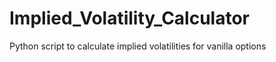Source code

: # Implied_Volatility_Calculator
Python script to calculate implied volatilities for vanilla options
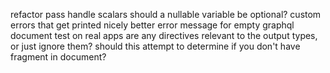 refactor pass
handle scalars
should a nullable variable be optional?
custom errors that get printed nicely
better error message for empty graphql document
test on real apps
are any directives relevant to the output types, or just ignore them?
should this attempt to determine if you don't have fragment in document?
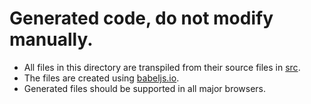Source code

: # Generated code, do not modify manually.

 - All files in this directory are transpiled from their source files in [src](../src).
 - The files are created using [babeljs.io](https://babeljs.io).
 - Generated files should be supported in all major browsers.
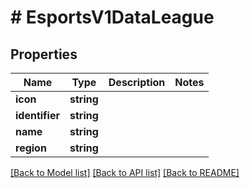 # # EsportsV1DataLeague

## Properties

Name | Type | Description | Notes
------------ | ------------- | ------------- | -------------
**icon** | **string** |  |
**identifier** | **string** |  |
**name** | **string** |  |
**region** | **string** |  |

[[Back to Model list]](../../README.md#models) [[Back to API list]](../../README.md#endpoints) [[Back to README]](../../README.md)
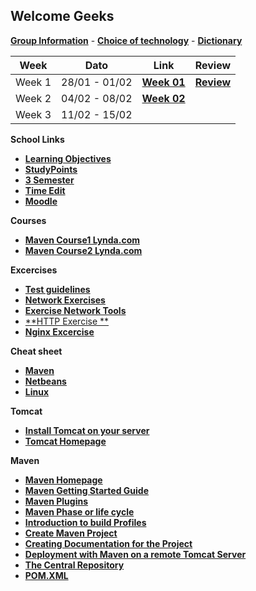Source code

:
## Welcome Geeks

[**Group Information**](gruppe.md) -
[**Choice of technology**](tek.md) -
[**Dictionary**](dictionary.md)


Week | Dato | Link | Review |
-----|------|------|--------|
Week 1 | 28/01 - 01/02 |  <a href="https://github.com/cphdat3sem2019spring/Week-01" target="_blank">**Week 01**</a> | <a href="https://docs.google.com/document/d/1rLwf_K6mjhG_w0M2ShIjpAX_oaexI8qpa7Aco9l9KDw/edit?usp=sharing" target="_blank">**Review**</a>
Week 2 | 04/02 - 08/02  | <a href="https://datsoftlyngby.github.io/dat3sem2019Spring/" target="_blank">**Week 02**</a>
Week 3 | 11/02 - 15/02  |


**School Links**
* <a href="https://docs.google.com/spreadsheets/d/1m-uV26BOeiyZHdYdSMisJVLfQmlXeOYAAO0eyaXLXqc/edit#gid=0" target="_blank">**Learning Objectives**</a>
* <a href="https://studypoints.info/#/view1" target="_blank">**StudyPoints**</a>
* <a href="https://github.com/cphdat3sem2019spring/main" target="_blank">**3 Semester**</a>
* <a href="https://cloud.timeedit.net/cphbusiness/web" target="_blank">**Time Edit**</a>
* <a href="https://cphbusiness.mrooms.net/" target="_blank">**Moodle**</a>


**Courses**

* <a href="https://www.lynda.com/Maven-tutorials/Java-Build-Automation-Maven/504792-2.html" target="_blank">**Maven Course1 Lynda.com**</a>
* <a href="https://www.lynda.com/Maven-tutorials/Multi-Module-Build-Automation-Maven/520530-2.html" target="_blank">**Maven Course2 Lynda.com**</a>

**Excercises**
 * [**Test guidelines**](testguidelines.md)
 * [**Network Exercises**](networkexercise.md)
 * [**Exercise Network Tools**](exercisenetworktools.md)
 * [**HTTP Exercise **](exercisehttp.md)
 * [**Nginx Excercise**](ngnixexercise.md)
 

**Cheat sheet**
* <a href="http://files.zeroturnaround.com/pdf/Maven-cheat-sheet.pdf?fbclid=IwAR0ReiR51-OSKcx33GWa7ztZ_FqAxs8MCg4pfRaj1lNCIDqaUk2mLyVLNxw" target="_blank">**Maven**</a>
* <a href="https://netbeans.org/project_downloads/usersguide/shortcuts-80.pdf" target="_blank">**Netbeans**</a>
* <a href="https://files.fosswire.com/2007/08/fwunixref.pdf" target="_blank">**Linux**</a>


**Tomcat**
* <a href="https://docs.google.com/document/d/1TnPFlZjl8phGqROQB0syUnSJQiaDASZya3gv8qK2qcI/edit?fbclid=IwAR1JoRwDW3Wcfu2HWRSSqfdewZt3usNrOAEYbHXxOcM1yo6kfwdOy8GfCZs#heading=h.6arfkivd01by" target="_blank">**Install Tomcat on your server**</a>
* <a href="http://tomcat.apache.org/" target="_blank">**Tomcat Homepage**</a>


**Maven**
* <a href="https://maven.apache.org/" target="_blank">**Maven Homepage**</a>
* <a href="https://maven.apache.org/guides/getting-started/index.html" target="_blank">**Maven Getting Started Guide**</a>
* [**Maven Plugins**](mavenplugins.md)
* [**Maven Phase or life cycle**](lifecycle.md)
* <a href="http://maven.apache.org/guides/introduction/introduction-to-profiles.html" target="_blank">**Introduction to build Profiles**</a>
* [**Create Maven Project**](mavenguide.md)
* [**Creating Documentation for the Project**](documentation.md)
* [**Deployment with Maven on a remote Tomcat Server**](deploymentmaven.md)
* <a href="https://search.maven.org/" target="_blank">**The Central Repository**</a>
* [**POM.XML**](pom.md)


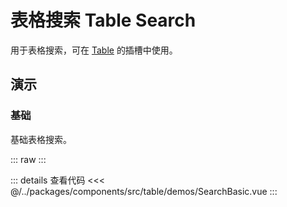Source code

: # 表格搜索 Table Search

用于表格搜索，可在 [Table](./) 的插槽中使用。

## 演示

### 基础

基础表格搜索。

::: raw
<TableSearchBasic />
:::

::: details 查看代码
<<< @/../packages/components/src/table/demos/SearchBasic.vue
:::
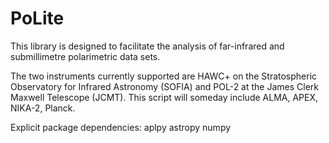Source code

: # PoLite
This library is designed to facilitate the analysis of far-infrared and 
submillimetre polarimetric data sets. 

The two instruments currently supported are HAWC+ on the Stratospheric 
Observatory for Infrared Astronomy (SOFIA) and POL-2 at the James Clerk Maxwell
Telescope (JCMT). This script will someday include ALMA, APEX, NIKA-2, Planck.

Explicit package dependencies:
aplpy
astropy
numpy
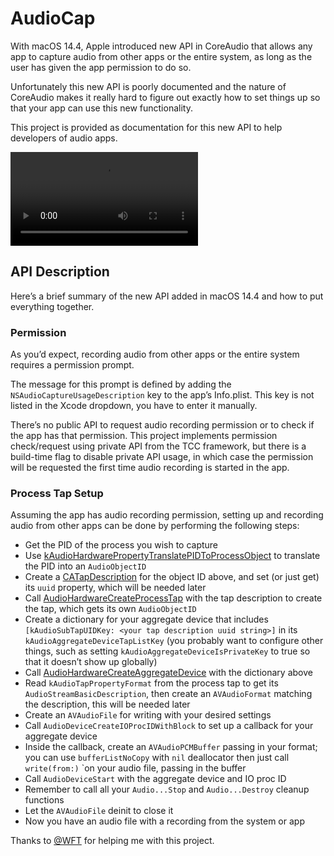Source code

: # AudioCap

With macOS 14.4, Apple introduced new API in CoreAudio that allows any app to capture audio from other apps or the entire system, as long as the user has given the app permission to do so.

Unfortunately this new API is poorly documented and the nature of CoreAudio makes it really hard to figure out exactly how to set things up so that your app can use this new functionality.

This project is provided as documentation for this new API to help developers of audio apps.

![demo](./Demo.mp4)

## API Description

Here’s a brief summary of the new API added in macOS 14.4 and how to put everything together.

### Permission

As you’d expect, recording audio from other apps or the entire system requires a permission prompt.

The message for this prompt is defined by adding the `NSAudioCaptureUsageDescription` key to the app’s Info.plist. This key is not listed in the Xcode dropdown, you have to enter it manually. 

There’s no public API to request audio recording permission or to check if the app has that permission. This project implements permission check/request using private API from the TCC framework, but there is a build-time flag to disable private API usage, in which case the permission will be requested the first time audio recording is started in the app.

### Process Tap Setup

Assuming the app has audio recording permission, setting up and recording audio from other apps can be done by performing the following steps:

- Get the PID of the process you wish to capture
- Use [kAudioHardwarePropertyTranslatePIDToProcessObject](https://developer.apple.com/documentation/coreaudio/kaudiohardwarepropertytranslatepidtoprocessobject) to translate the PID into an `AudioObjectID`
- Create a [CATapDescription](https://developer.apple.com/documentation/coreaudio/catapdescription) for the object ID above, and set (or just get) its `uuid` property, which will be needed later
- Call [AudioHardwareCreateProcessTap](https://developer.apple.com/documentation/coreaudio/4160724-audiohardwarecreateprocesstap) with the tap description to create the tap, which gets its own `AudioObjectID`
- Create a dictionary for your aggregate device that includes `[kAudioSubTapUIDKey: <your tap description uuid string>]` in its `kAudioAggregateDeviceTapListKey` (you probably want to configure other things, such as setting `kAudioAggregateDeviceIsPrivateKey` to true so that it doesn’t show up globally)
- Call [AudioHardwareCreateAggregateDevice](https://developer.apple.com/documentation/coreaudio/1422096-audiohardwarecreateaggregatedevi) with the dictionary above
- Read `kAudioTapPropertyFormat` from the process tap to get its `AudioStreamBasicDescription`, then create an `AVAudioFormat` matching the description, this will be needed later
- Create an `AVAudioFile` for writing with your desired settings
- Call `AudioDeviceCreateIOProcIDWithBlock` to set up a callback for your aggregate device
- Inside the callback, create an `AVAudioPCMBuffer` passing in your format; you can use `bufferListNoCopy` with `nil` deallocator then just call `write(from:)` `on your audio file, passing in the buffer
- Call `AudioDeviceStart` with the aggregate device and IO proc ID
- Remember to call all your `Audio...Stop` and `Audio...Destroy` cleanup functions
- Let the `AVAudioFile` deinit to close it
- Now you have an audio file with a recording from the system or app

Thanks to [@WFT](https://github.com/WFT) for helping me with this project.
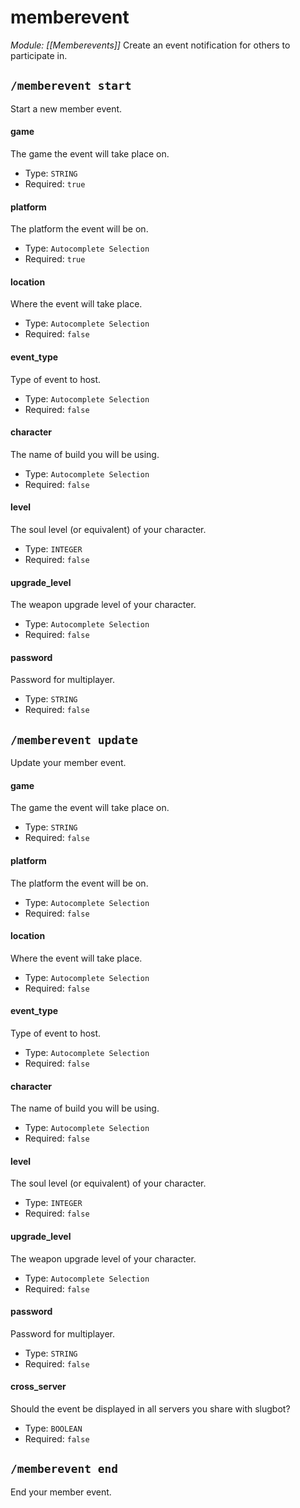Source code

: # memberevent
*Module: [[Memberevents]]*
Create an event notification for others to participate in.
## `/memberevent start`
Start a new member event.
#### game
The game the event will take place on.
- Type: `STRING`
- Required: `true`
#### platform
The platform the event will be on.
- Type: `Autocomplete Selection`
- Required: `true`
#### location
Where the event will take place.
- Type: `Autocomplete Selection`
- Required: `false`
#### event_type
Type of event to host.
- Type: `Autocomplete Selection`
- Required: `false`
#### character
The name of build you will be using.
- Type: `Autocomplete Selection`
- Required: `false`
#### level
The soul level (or equivalent) of your character.
- Type: `INTEGER`
- Required: `false`
#### upgrade_level
The weapon upgrade level of your character.
- Type: `Autocomplete Selection`
- Required: `false`
#### password
Password for multiplayer.
- Type: `STRING`
- Required: `false`
## `/memberevent update`
Update your member event.
#### game
The game the event will take place on.
- Type: `STRING`
- Required: `false`
#### platform
The platform the event will be on.
- Type: `Autocomplete Selection`
- Required: `false`
#### location
Where the event will take place.
- Type: `Autocomplete Selection`
- Required: `false`
#### event_type
Type of event to host.
- Type: `Autocomplete Selection`
- Required: `false`
#### character
The name of build you will be using.
- Type: `Autocomplete Selection`
- Required: `false`
#### level
The soul level (or equivalent) of your character.
- Type: `INTEGER`
- Required: `false`
#### upgrade_level
The weapon upgrade level of your character.
- Type: `Autocomplete Selection`
- Required: `false`
#### password
Password for multiplayer.
- Type: `STRING`
- Required: `false`
#### cross_server
Should the event be displayed in all servers you share with slugbot?
- Type: `BOOLEAN`
- Required: `false`
## `/memberevent end`
End your member event.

▶ Work required:
Note each line of the entries that has "Automation" in it, and copy those lines.

▶ Answer to this problem:
* <a href="https://www.lynda.com/Maven-tutorials/Java-Build-Automation-Maven/504792-2.html" target="_blank">**Maven Course1 Lynda.com**</a>
* <a href="https://www.lynda.com/Maven-tutorials/Multi-Module-Build-Automation-Maven/520530-2.html" target="_blank">**Maven Course2 Lynda.com**</a>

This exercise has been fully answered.